An American woman detained in Iran arrived back to the U.S. after more than a year.

Sarah Shourd touched down in Washington D.C. early this morning from Dubai, according to Shourd’s media spokeswoman, Samantha Topping.

Shourd then made her way to New York and held a press conference this afternoon. Shourd thanked the Iranian government and religious leaders for her release from Iran’s notorious Evin Prison.

“It is my deepest hope that the world will not let this humanitarian gesture … go unrecognized,” she said, reading from a prepared statement.

She also called on the government to release two fellow detained Americans, Josh Fattal and Shane Bauer, both of whom are still locked up in Evin.

Iranian President Mahmoud Ahmadinejad told ABC’s “This Week” that his powers to release prisoners are limited, and that Fattal and Bauer would have to make their case in Iranian courts.

Shourd, Bauer and Fattal were arrested in in 2009 after they supposedly crossed an unmarked Iran-Iraq border while hiking in Kurdistan.
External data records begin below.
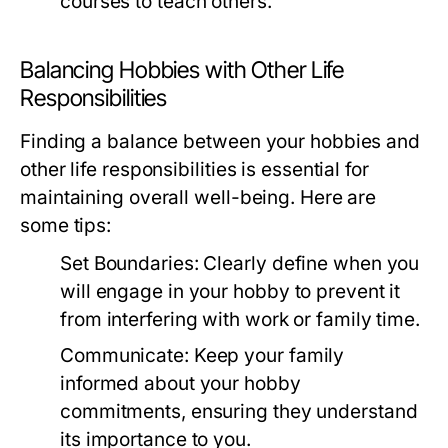
courses to teach others.
Balancing Hobbies with Other Life
Responsibilities
Finding a balance between your hobbies and
other life responsibilities is essential for
maintaining overall well-being. Here are
some tips:
Set Boundaries:
Clearly define when you
will engage in your hobby to prevent it
from interfering with work or family time.
Communicate:
Keep your family
informed about your hobby
commitments, ensuring they understand
its importance to you.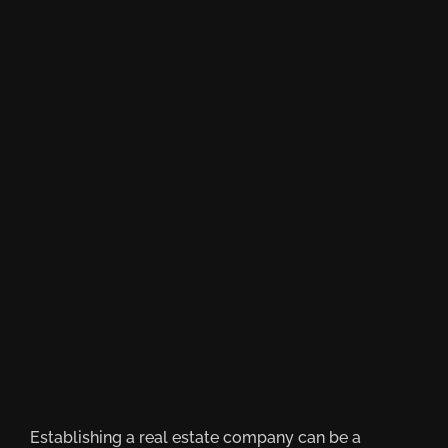
Establishing a real estate company can be a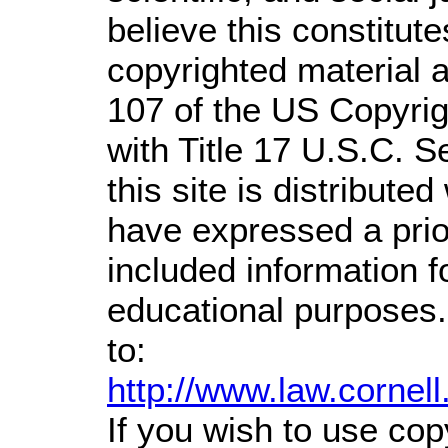
believe this constitute
copyrighted material a
107 of the US Copyrig
with Title 17 U.S.C. S
this site is distributed
have expressed a prior
included information 
educational purposes.
to:
http://www.law.cornel
If you wish to use cop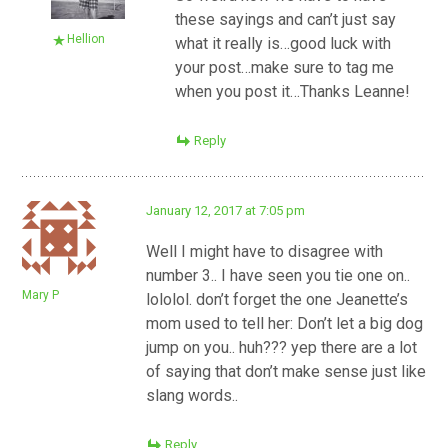
these sayings and can’t just say
Hellion
what it really is…good luck with
your post…make sure to tag me
when you post it…Thanks Leanne!
Reply
January 12, 2017 at 7:05 pm
Well I might have to disagree with
number 3.. I have seen you tie one on..
Mary P
lololol. don’t forget the one Jeanette’s
mom used to tell her: Don’t let a big dog
jump on you.. huh??? yep there are a lot
of saying that don’t make sense just like
slang words..
Reply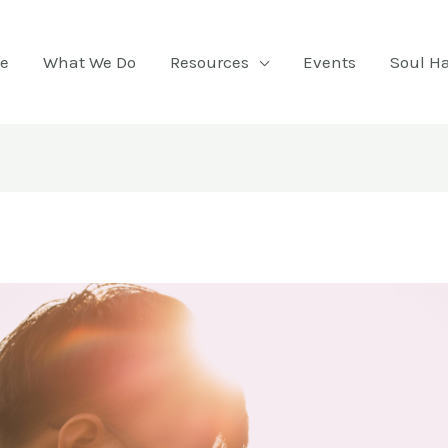
e
What We Do
Resources
Events
Soul H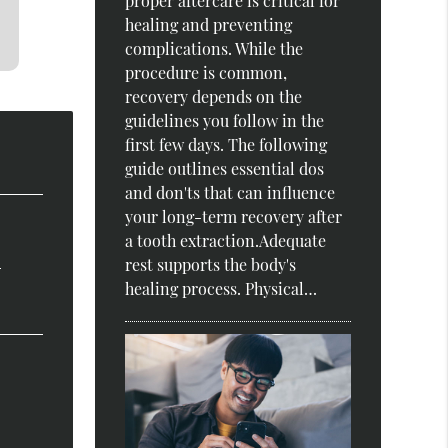
proper aftercare is critical for
healing and preventing
complications. While the
procedure is common,
recovery depends on the
guidelines you follow in the
first few days. The following
guide outlines essential dos
and don'ts that can influence
your long-term recovery after
a tooth extraction.Adequate
?
rest supports the body's
healing process. Physical…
The three were accused of espionage, and Shourd was held in solitary confinement.

Earlier this year Roxana Saberi, another woman accused of espionage by the Iranian government, was also released after almost a year. She wrote a book, called Between Two Worlds, documenting the conditions and circumstances surrounded her imprisonment.

Saberi told CNN that Shourd’s days in solitary confinement could have felt like her own; endless, fearful, uncertain and consumed with an anger toward God and those who held her in captivity.